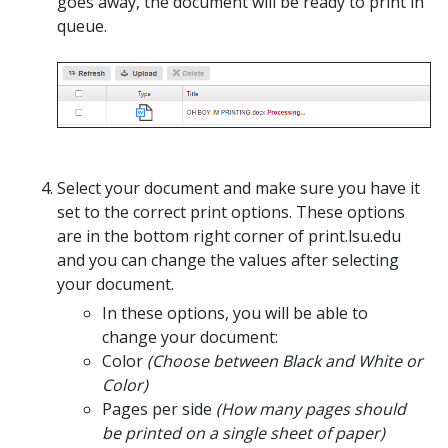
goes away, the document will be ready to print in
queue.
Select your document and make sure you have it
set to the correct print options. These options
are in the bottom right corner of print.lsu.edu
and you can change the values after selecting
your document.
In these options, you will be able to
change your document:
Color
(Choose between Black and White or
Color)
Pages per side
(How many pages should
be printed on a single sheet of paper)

:::::

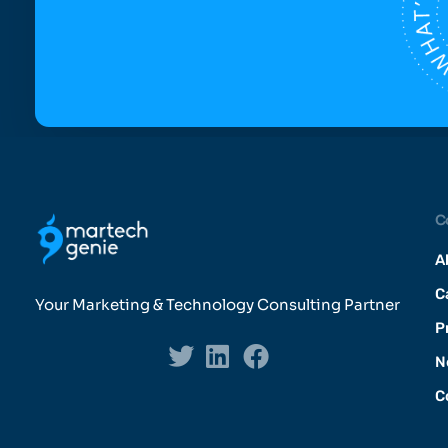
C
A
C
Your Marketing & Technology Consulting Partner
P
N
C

:::::

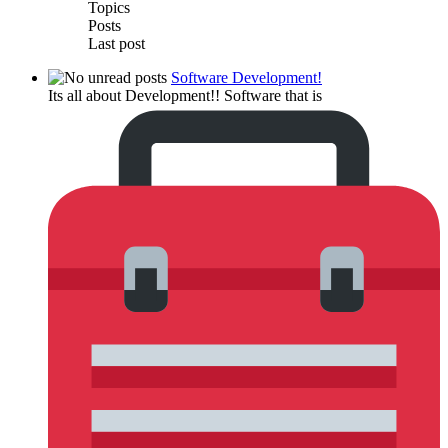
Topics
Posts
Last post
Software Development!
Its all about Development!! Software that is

:::::

Where the data above reaches the line holding "and you can change the values after selecting", begin printing, and stop after the line holding "be printed on a single sheet of paper)". Each line must be reproduced exactly, with nothing else added.

and you can change the values after selecting
your document.
In these options, you will be able to
change your document:
Color
(Choose between Black and White or
Color)
Pages per side
(How many pages should
be printed on a single sheet of paper)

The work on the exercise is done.